* Work task 1
In the SIP registration text below, what is the mutually agreed-upon AOR in the SIP-PBX's REGISTER request typically based on?
* Work task 2
List every term that the SIP registration text below says is to be interpreted as described in RFC3261.

RFC 5947            Multiple AOR reachability in SIP      September 2010


   The terms address of record (AOR), proxy, REGISTER, registrar,
   request, response, and user agent (UA) are to be interpreted as
   described in [RFC3261].

3.  Problem Statement

   A number of other standards organizations have addressed the issue of
   a SIP-PBX registering with its SSP, notably ETSI [ETSI_TS_182025] and
   3rd Generation Partnership Project (3GPP) [3GPP.24.229].  Also,
   various SSPs have produced proprietary specifications for use with
   their own offerings.  The reader is encouraged to review the
   documents produced by those organizations.

   A short summary of the general concept is as follows.  The figure
   below illustrates the scope of the problem.

    +----+
    | UA |----+
    +----+    |             - - - - - - - - - - - - - -
              |            :     SCOPE OF PROBLEM      :
    +----+    |            :                           :
    | UA |--+ |      +---------+                  +---------+
    +----+  | |      |         |                  |         |
            | +------|         |                  |         |
    +----+  +--------| SIP-PBX |------------------|   SSP   |
    | UA |-----------|         |                  |         |
    +----+           |         |                  |         |
                     +---------+                  +---------+
                           :                           :
     ---------------->     :    ------------------>    :
     UAs register with     :    SIP-PBX registers with :
     SIP-PBX on behalf of  :    SSP once on behalf of  :
     individual AORs       :    multiple AORs          :
                           :                           :
                           :    <------------------    :
     <----------------     :    SSP delivers inbound   :
     SIP-PBX forwards      :    requests to SIP-PBX    :
     inbound requests      :                           :
     to appropriate UAs    :                           :
                            - - - - - - - - - - - - - -

   In virtually all models, the SIP-PBX generates a SIP REGISTER request
   using a mutually agreed-upon SIP AOR -- typically based on the SIP-
   PBX's main attendant-/reception-desk number.  The AOR is often in the
   domain of the SSP, and both the To and From URIs used for the
   REGISTER request identify that AOR.  In all respects, it appears on





RFC 5947            Multiple AOR reachability in SIP      September 2010


   the wire as a "normal" SIP REGISTER request, as if from a typical
   user's UA.  However, it generally implicitly registers other AORs
   associated with the SIP-PBX.

* Source material
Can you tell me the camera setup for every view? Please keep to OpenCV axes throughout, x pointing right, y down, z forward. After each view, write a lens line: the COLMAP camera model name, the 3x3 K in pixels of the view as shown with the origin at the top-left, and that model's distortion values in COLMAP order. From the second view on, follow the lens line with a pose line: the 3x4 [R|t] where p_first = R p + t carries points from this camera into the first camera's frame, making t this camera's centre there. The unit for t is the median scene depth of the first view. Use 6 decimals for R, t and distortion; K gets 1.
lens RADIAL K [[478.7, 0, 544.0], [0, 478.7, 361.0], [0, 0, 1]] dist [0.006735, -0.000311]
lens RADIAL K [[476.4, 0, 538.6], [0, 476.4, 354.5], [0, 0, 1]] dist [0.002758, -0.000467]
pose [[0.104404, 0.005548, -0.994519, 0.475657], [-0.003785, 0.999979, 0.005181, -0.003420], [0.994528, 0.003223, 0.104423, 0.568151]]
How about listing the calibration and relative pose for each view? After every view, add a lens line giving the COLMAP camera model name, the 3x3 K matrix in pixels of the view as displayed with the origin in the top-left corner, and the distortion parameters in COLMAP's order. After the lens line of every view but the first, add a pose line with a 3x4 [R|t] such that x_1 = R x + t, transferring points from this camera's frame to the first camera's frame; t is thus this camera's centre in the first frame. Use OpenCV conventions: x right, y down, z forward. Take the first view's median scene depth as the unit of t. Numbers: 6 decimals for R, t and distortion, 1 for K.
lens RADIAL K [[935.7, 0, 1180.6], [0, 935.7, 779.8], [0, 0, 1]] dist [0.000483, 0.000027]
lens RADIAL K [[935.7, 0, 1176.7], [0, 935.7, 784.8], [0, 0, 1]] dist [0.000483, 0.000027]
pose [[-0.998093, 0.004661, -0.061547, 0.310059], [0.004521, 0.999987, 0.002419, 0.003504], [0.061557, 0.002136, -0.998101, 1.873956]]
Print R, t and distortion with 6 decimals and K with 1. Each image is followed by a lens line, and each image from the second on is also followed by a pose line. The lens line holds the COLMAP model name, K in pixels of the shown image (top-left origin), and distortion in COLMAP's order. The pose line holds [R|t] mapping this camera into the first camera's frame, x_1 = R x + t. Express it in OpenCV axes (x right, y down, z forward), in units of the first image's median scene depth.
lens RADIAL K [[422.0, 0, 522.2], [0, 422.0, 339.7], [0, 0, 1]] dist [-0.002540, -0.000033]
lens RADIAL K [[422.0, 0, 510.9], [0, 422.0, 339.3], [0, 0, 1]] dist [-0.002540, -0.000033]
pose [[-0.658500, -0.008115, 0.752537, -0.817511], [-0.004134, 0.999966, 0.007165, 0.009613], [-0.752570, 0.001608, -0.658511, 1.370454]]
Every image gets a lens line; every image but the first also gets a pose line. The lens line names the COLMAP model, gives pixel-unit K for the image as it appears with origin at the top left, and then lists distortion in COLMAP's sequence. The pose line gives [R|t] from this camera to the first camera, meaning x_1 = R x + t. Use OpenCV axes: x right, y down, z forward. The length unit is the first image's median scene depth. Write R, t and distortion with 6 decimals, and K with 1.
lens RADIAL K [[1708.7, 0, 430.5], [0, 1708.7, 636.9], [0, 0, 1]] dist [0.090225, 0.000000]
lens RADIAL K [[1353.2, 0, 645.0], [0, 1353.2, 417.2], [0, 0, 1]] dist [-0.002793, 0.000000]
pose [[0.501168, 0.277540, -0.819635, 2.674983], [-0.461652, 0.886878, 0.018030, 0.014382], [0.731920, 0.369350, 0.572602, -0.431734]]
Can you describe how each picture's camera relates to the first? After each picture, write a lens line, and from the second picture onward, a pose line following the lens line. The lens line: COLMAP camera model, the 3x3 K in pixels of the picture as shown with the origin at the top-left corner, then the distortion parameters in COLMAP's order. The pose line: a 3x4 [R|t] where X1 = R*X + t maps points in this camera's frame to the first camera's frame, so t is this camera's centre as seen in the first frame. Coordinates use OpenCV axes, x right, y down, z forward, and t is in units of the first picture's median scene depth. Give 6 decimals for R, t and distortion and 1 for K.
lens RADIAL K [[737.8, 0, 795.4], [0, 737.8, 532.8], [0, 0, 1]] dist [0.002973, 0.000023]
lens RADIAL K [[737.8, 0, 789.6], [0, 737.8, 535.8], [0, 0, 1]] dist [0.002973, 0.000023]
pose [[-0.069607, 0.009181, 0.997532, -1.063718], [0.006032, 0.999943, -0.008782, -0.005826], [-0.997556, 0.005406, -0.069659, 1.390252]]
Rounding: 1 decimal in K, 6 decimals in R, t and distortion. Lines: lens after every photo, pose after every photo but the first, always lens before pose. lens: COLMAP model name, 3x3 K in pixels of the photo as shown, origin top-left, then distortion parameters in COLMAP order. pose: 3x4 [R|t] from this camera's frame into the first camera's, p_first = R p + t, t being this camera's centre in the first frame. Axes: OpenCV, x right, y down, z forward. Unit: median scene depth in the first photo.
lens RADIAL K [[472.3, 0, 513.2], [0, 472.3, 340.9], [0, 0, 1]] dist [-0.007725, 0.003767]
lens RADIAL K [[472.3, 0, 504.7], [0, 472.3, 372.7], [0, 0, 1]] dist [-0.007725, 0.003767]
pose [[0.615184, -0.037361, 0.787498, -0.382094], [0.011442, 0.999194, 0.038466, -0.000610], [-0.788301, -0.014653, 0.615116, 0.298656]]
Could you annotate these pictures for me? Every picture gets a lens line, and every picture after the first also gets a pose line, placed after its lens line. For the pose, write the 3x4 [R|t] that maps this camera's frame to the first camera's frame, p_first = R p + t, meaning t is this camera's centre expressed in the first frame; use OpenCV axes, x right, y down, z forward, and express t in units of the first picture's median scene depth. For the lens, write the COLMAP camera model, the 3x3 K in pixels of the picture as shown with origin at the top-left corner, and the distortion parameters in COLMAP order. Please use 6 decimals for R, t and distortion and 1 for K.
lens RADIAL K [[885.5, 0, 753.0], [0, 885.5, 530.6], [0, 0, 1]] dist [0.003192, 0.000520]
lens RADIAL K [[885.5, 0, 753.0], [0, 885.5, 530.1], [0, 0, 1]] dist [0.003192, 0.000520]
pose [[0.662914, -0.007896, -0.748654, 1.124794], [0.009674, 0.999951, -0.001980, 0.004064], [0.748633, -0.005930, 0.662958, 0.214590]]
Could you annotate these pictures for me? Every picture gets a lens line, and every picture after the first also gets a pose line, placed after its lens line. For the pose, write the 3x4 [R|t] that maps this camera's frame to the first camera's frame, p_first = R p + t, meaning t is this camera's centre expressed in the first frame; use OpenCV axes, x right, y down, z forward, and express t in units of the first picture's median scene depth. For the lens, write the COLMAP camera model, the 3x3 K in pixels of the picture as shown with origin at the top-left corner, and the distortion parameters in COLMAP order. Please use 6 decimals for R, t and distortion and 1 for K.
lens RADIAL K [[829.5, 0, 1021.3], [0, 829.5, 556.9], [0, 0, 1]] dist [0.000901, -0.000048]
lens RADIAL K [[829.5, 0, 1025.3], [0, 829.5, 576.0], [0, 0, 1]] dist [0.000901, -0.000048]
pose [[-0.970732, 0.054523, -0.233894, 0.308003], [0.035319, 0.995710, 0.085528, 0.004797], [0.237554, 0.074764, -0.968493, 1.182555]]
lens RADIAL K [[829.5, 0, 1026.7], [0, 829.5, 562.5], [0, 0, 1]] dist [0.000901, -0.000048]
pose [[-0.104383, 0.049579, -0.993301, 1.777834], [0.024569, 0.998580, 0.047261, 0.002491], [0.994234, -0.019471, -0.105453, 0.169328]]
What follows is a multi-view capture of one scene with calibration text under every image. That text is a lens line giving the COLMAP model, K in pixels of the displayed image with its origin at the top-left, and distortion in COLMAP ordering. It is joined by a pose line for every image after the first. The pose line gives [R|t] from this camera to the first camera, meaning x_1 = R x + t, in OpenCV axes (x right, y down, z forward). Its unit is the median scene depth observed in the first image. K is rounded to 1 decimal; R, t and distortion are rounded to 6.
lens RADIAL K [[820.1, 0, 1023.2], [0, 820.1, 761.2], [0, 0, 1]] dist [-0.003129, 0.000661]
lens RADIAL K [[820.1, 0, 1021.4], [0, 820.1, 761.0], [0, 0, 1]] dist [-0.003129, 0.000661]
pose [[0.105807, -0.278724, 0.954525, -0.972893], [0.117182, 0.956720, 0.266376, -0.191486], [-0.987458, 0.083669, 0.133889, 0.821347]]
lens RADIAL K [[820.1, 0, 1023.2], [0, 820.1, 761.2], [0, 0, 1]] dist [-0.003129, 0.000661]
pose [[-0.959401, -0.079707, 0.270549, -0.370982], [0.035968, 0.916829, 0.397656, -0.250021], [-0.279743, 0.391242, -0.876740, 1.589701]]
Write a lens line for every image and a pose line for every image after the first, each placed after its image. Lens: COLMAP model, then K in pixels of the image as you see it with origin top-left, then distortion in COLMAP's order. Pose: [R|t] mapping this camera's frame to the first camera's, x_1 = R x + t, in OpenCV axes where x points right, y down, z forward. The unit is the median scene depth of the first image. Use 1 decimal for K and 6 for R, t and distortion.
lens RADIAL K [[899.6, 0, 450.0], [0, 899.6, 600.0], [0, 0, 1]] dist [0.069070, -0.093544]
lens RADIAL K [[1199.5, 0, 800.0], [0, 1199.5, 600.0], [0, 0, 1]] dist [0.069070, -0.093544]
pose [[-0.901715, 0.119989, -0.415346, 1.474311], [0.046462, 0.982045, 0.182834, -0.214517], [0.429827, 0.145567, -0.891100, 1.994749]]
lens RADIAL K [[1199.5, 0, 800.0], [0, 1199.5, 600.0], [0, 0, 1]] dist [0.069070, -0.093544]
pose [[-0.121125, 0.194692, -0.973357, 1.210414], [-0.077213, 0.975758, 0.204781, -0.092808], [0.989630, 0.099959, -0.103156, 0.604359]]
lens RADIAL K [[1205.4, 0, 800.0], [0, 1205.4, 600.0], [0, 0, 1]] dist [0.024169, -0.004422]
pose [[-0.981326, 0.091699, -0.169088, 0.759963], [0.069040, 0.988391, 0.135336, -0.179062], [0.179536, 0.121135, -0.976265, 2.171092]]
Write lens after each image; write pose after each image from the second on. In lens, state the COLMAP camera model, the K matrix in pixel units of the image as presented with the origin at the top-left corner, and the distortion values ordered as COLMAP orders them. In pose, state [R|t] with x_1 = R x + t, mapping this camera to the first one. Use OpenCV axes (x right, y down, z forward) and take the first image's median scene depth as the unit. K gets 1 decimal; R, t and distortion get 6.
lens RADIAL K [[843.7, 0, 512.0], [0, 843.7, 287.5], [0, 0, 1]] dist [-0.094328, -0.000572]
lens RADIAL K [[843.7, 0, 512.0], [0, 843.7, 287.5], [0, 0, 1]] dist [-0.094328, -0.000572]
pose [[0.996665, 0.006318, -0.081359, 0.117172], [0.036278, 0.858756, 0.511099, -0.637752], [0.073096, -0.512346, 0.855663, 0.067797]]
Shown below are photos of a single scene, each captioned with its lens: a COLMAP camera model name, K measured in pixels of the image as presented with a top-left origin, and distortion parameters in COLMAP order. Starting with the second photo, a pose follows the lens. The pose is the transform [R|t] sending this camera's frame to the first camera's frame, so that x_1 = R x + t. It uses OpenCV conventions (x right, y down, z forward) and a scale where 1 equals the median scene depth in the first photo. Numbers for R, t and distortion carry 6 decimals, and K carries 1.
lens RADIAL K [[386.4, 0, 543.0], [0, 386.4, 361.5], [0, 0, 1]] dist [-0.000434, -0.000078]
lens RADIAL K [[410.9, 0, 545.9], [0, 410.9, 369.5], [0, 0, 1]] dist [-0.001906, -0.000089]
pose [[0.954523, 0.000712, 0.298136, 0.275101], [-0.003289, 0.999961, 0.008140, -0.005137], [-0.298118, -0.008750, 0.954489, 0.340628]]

* Your response 1
The SIP-PBX's main attendant-/reception-desk number.

* Your response 2
- address of record (AOR)
- proxy
- REGISTER
- registrar
- request
- response
- user agent (UA)